Along with that personal work she took on editorial work, often shooting stories about families in crisis or facing emotional struggles — a piece for Wired, for instance, about a father’s search for medical treatment for his son with epilepsy, and a story for New York magazine about a mother who attempted to kill her autistic daughter.

“When the stories are personal and filled with drama, editors call me, and I dive in,” Carcucci says. The years she spent as a belly dancer prepared her for such work, she says: “I was performing in living rooms at weddings and parties and anniversaries. I learned how to feel the room and the families, and it’s the same when I go to someone’s home to take pictures. It’s about being sensitive and respectful, and listening to what they want to share and what they don’t.”

Listening, Carucci says, is also a key part of her job as a teacher in the graduate program at the School of Visual Arts in New York.

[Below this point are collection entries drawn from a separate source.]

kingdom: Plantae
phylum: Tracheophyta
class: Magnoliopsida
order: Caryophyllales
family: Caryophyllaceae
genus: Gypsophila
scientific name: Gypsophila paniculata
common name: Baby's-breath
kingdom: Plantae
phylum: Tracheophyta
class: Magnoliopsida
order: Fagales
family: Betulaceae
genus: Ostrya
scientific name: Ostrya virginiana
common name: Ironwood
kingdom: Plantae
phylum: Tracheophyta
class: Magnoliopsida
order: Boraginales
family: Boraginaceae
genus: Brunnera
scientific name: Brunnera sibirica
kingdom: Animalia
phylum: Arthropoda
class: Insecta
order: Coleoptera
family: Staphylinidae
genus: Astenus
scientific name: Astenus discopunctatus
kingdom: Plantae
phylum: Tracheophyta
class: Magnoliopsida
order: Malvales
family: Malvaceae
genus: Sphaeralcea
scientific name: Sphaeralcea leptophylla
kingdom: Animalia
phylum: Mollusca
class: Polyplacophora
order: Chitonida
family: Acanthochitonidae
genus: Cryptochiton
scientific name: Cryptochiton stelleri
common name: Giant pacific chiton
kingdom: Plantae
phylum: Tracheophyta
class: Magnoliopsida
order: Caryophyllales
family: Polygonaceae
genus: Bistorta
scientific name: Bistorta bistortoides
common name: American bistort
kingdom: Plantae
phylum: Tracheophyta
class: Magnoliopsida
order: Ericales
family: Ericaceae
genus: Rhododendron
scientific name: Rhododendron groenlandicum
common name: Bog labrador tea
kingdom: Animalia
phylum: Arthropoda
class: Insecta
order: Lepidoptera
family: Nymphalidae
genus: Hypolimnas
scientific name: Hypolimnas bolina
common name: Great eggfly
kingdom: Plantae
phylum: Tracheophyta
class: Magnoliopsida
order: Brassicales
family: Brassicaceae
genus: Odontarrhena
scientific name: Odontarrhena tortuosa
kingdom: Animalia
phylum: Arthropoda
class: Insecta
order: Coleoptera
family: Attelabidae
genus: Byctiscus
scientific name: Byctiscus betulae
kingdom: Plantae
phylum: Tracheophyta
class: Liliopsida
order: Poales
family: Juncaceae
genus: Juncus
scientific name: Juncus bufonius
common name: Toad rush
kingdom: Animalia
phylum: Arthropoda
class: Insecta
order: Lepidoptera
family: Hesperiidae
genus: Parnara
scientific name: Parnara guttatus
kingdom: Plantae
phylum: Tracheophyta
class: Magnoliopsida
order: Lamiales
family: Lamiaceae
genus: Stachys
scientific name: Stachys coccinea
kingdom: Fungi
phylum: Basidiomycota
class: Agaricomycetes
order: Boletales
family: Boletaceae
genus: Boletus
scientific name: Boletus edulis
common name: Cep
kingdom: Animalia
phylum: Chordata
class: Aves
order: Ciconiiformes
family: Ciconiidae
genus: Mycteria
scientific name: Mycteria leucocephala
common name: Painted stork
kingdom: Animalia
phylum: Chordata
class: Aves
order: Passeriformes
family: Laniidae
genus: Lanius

A thesis adviser, she says she “tries to lead students into the kind of work they want to do.”

“I tell them, ‘I’m sorry, I might sound like a therapist because I'm asking them so many questions,’” she says. “My job is to try to understand the person and the work they are doing, and to try to make those two things one — the person and the work.”

Fine-art photography is a difficult profession, Carucci says, and it’s only worth the sacrifices if you are doing something you absolutely care about. “I began to do the kind of work I do because that’s where I feel alive as an artist,” she says.

Emotions may not be trendy in art now, but they are what Carucci knows, so she follows after them. “I appreciate other artists who do more intellectual or conceptual work,” she says, “but I know that my ability to do things differently lies in a  very deep personal area.”